--- DOCUMENT SECTION ---

This guide addresses key aspects of planning your work, getting started, making sense of assessment criteria, and templates for structures and paragraphs.

Structuring your answer

Now that you’ve completed your reading, it’s time to structure your writing:

  1. Establish links between different parts of your reading through mind-mapping or identifying common themes.
  2. Create headings to organise your links – these will become the basis for your paragraphs.
  3. Start to structure these headings into a logical order and consider how you will order and use these examples to construct and support your response to the assignment.
  4. There are several different ways you can structure your response, and this might be dependant on what your assignment is asking you to do. For example, if your assignment is organised around themes it might be structured something like this:

Introduction (about 10% of the total word count)

  • Introduce topics, key terms, debates

Theme 1 (about 30% of the word count)

  • Explanation
  • Evidence for
  • Evidence against
  • Evaluation/discussion

Theme 2 (about 30% of the word count)

  • Explanation
  • Evidence for
  • Evidence against
  • Evaluation/discussion

Theme 3 (about 20% of the word count)

  • Explanation
  • Evidence for
  • Evidence against
  • Evaluation/discussion

Conclusion (about 10% of the word count)

  • Summary of main points
  • Future directions
     


Alternatively, if you were contrasting two theories it might look like this:

General introduction to theory A and B (about 10% of the word count)

  • Introduce topics, key terms, debates between the theories

Theory A (about 30% of the word count)

  • Overview
  • Evidence for/against
  • Evaluation/discussion

Theory B (about 30% of the word count)

  • Overview
  • Evidence for/against
  • Evaluation/discussion

Synthesis section comparing relative strengths and weaknesses of both theories (about 20% of the word count)

Conclusion

  • Summary of main points
  • Future directions

Of course, these aren’t the only ways to structure your writing and it’s likely that you will need to adapt your plan for each assignment depending on what is required. However, remember that a plan should always help to organise your content so that your response is clear, coherent and well-structured.

---

■ PROBLEM SET ■
1) From the guide on structuring assignments, extract the stretch from "This guide addresses" through "to the assignment.".
2) Using the guide on structuring assignments, decide whether each statement agrees with it. Give yes or no for each and quote the deciding words.
(a) In the theme-based layout, the introduction takes up about 10% of the total word count.
(b) In the theme-based layout, Theme 3 is allotted about 30% of the word count.
(c) The layout for contrasting two theories includes a section that compares the strengths and weaknesses of both theories.
3) Summarize the guide on structuring assignments in two sentences.

--- STUDY MATERIAL ---

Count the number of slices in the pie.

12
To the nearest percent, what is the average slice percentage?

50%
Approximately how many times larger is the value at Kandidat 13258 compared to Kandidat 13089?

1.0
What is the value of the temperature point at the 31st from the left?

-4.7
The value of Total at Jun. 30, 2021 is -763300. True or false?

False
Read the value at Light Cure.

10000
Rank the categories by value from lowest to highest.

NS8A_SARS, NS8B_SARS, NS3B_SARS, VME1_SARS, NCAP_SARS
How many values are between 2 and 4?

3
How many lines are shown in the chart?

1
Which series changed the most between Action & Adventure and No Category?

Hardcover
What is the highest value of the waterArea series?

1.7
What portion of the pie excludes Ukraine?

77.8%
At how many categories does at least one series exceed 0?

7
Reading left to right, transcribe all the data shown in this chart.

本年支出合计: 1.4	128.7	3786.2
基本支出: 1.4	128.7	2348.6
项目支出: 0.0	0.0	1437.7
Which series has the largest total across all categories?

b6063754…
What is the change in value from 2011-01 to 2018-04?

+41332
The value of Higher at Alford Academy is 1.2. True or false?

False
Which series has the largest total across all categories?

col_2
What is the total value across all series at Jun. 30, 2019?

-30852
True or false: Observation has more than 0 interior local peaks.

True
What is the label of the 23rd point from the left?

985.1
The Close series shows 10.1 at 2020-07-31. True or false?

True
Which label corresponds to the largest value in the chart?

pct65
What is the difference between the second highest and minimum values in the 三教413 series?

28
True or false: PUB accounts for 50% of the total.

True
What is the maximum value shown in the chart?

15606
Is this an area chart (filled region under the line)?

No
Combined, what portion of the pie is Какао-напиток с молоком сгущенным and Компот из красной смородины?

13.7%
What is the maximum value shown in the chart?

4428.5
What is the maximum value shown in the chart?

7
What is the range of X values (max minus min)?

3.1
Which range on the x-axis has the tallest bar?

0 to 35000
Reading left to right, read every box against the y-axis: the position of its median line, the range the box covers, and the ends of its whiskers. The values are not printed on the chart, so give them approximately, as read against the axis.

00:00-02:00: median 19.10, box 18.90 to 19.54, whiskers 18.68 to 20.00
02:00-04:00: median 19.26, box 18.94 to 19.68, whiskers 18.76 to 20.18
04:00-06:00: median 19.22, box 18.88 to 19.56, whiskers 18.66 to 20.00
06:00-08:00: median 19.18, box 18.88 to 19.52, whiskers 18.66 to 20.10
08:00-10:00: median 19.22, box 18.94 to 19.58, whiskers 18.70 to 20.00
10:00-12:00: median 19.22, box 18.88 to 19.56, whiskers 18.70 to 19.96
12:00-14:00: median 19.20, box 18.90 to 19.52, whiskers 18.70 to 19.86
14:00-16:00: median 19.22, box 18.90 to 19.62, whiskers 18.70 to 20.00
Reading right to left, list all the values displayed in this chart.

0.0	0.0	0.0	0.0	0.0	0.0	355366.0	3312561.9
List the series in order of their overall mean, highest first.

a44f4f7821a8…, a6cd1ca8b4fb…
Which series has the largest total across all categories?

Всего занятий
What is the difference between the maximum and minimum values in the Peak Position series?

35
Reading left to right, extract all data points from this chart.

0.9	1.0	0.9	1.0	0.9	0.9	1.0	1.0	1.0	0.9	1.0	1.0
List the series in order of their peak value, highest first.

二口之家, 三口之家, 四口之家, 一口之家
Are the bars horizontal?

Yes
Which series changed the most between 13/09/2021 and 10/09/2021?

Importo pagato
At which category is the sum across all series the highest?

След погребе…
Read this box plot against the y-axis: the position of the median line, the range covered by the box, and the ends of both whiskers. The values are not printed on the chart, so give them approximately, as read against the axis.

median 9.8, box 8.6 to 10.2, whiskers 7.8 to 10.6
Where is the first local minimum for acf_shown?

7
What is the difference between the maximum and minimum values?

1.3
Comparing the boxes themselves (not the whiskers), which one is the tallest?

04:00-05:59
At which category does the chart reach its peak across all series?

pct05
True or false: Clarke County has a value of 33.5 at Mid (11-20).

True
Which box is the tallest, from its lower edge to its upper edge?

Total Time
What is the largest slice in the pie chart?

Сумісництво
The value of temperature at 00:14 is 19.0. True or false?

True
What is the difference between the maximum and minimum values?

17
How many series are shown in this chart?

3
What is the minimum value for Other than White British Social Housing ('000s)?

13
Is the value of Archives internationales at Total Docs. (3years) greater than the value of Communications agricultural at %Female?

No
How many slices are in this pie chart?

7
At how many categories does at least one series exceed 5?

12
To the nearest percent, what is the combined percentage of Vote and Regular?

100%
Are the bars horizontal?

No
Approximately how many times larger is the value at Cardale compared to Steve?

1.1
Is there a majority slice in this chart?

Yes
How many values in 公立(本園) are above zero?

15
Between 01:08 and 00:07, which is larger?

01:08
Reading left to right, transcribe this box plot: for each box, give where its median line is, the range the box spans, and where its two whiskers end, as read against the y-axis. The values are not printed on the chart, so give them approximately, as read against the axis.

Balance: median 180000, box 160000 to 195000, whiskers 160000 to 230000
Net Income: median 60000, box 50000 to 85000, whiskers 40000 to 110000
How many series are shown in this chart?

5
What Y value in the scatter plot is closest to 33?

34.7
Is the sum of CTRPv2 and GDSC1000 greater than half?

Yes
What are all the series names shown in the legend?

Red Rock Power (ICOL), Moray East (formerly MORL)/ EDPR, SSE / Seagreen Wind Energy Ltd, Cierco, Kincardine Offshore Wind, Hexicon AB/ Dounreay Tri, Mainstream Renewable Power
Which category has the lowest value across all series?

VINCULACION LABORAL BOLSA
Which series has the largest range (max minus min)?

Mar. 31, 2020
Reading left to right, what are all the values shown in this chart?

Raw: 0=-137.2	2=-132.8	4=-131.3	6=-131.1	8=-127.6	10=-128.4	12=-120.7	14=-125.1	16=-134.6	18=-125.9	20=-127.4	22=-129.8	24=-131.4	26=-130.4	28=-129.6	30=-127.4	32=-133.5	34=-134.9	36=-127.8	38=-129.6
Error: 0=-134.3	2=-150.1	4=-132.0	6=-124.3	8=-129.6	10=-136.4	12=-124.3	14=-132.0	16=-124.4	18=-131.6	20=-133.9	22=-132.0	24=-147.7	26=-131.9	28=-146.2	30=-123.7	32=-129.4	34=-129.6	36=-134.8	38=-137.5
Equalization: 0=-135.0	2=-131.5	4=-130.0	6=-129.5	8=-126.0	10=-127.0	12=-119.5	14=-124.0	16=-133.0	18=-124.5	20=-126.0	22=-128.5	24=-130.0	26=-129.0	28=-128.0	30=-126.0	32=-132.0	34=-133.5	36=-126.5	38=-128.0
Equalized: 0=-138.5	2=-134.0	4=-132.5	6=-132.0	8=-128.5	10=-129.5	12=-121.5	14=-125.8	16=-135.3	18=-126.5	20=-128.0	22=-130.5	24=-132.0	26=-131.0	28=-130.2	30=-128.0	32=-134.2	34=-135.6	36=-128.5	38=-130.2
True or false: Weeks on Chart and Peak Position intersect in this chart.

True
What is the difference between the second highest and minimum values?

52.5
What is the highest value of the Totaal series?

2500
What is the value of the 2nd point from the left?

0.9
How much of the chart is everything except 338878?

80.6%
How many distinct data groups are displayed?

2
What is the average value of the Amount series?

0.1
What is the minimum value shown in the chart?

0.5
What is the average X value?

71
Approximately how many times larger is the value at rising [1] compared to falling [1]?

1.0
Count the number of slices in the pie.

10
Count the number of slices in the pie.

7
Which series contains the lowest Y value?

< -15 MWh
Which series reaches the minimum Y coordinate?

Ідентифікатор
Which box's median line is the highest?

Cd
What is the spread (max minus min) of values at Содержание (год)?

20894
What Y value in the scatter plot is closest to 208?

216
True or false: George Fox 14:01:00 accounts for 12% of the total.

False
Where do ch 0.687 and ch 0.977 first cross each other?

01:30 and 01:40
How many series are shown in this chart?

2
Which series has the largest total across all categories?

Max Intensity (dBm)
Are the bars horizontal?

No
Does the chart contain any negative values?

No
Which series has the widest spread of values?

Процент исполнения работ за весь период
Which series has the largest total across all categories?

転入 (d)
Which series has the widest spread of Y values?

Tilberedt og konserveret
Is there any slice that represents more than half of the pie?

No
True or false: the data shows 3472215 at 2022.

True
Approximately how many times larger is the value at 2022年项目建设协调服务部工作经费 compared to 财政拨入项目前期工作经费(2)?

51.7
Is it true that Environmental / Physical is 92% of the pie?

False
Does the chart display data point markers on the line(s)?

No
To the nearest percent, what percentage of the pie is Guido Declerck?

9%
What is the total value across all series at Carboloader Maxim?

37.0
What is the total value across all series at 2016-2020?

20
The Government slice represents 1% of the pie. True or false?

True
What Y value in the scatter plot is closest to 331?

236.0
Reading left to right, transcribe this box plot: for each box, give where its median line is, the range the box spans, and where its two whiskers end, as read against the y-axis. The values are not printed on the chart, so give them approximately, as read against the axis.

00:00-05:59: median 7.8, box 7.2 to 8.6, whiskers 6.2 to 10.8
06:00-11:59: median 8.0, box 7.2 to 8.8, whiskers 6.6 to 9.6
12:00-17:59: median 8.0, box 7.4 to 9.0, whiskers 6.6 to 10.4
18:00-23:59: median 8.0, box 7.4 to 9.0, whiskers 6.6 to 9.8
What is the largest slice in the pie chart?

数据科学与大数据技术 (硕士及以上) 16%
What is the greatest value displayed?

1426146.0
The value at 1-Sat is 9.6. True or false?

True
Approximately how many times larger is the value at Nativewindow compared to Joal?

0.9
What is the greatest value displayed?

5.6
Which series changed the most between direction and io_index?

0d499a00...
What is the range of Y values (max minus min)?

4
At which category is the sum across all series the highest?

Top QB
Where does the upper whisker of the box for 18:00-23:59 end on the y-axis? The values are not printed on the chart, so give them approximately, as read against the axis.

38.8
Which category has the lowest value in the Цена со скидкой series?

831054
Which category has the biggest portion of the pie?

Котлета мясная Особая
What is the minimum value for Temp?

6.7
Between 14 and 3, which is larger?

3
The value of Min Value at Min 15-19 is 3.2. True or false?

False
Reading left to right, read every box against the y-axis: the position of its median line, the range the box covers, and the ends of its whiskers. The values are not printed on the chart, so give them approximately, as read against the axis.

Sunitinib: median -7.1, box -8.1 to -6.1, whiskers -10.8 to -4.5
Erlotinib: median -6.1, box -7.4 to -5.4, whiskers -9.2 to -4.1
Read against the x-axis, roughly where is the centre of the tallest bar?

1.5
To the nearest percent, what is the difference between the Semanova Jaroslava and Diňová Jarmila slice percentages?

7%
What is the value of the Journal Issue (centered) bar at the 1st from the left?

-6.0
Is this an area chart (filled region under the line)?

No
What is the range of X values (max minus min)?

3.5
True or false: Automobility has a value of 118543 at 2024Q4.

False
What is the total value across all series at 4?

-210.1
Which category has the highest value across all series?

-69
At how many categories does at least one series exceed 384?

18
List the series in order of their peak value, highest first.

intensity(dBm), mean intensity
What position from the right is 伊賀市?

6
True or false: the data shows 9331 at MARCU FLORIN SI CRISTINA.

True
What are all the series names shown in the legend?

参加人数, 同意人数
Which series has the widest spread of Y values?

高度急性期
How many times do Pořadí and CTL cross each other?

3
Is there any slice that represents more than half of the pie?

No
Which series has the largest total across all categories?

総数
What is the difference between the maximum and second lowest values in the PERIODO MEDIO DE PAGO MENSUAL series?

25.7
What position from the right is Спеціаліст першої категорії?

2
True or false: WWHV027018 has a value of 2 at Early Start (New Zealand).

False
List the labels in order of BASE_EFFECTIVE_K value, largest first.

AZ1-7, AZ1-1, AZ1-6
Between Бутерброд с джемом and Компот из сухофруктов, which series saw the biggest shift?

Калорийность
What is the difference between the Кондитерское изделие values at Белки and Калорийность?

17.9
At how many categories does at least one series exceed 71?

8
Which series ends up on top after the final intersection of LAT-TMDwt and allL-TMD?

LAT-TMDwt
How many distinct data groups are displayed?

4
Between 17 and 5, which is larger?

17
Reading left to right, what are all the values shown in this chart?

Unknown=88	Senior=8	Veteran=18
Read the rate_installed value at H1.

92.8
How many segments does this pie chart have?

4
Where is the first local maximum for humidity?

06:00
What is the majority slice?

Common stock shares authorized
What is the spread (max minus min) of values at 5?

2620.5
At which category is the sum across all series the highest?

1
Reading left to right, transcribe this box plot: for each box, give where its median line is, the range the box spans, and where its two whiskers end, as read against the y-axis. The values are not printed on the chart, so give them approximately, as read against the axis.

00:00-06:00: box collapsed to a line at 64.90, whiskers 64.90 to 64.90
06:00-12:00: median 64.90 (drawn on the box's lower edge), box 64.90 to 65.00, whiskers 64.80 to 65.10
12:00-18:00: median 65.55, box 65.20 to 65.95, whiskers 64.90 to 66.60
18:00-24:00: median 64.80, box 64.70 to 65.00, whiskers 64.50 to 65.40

---

■ OUTPUTS IN ORDER ■
1)
This guide addresses key aspects of planning your work, getting started, making sense of assessment criteria, and templates for structures and paragraphs.

Structuring your answer

Now that you’ve completed your reading, it’s time to structure your writing:

  1. Establish links between different parts of your reading through mind-mapping or identifying common themes.
  2. Create headings to organise your links – these will become the basis for your paragraphs.
  3. Start to structure these headings into a logical order and consider how you will order and use these examples to construct and support your response to the assignment.

2)
(a) Yes: "Introduction (about 10% of the total word count)"
(b) No: "Theme 3 (about 20% of the word count)"
(c) Yes: "Synthesis section comparing relative strengths and weaknesses of both theories"

3) Once the reading is done, the guide advises linking different parts of it, turning those links into headings that become the basis for paragraphs, and putting the headings in a logical order. It then sets out sample plans for a theme-based assignment and for one contrasting two theories, and it notes that each plan should be adapted to the assignment while keeping the response clear, coherent and well-structured.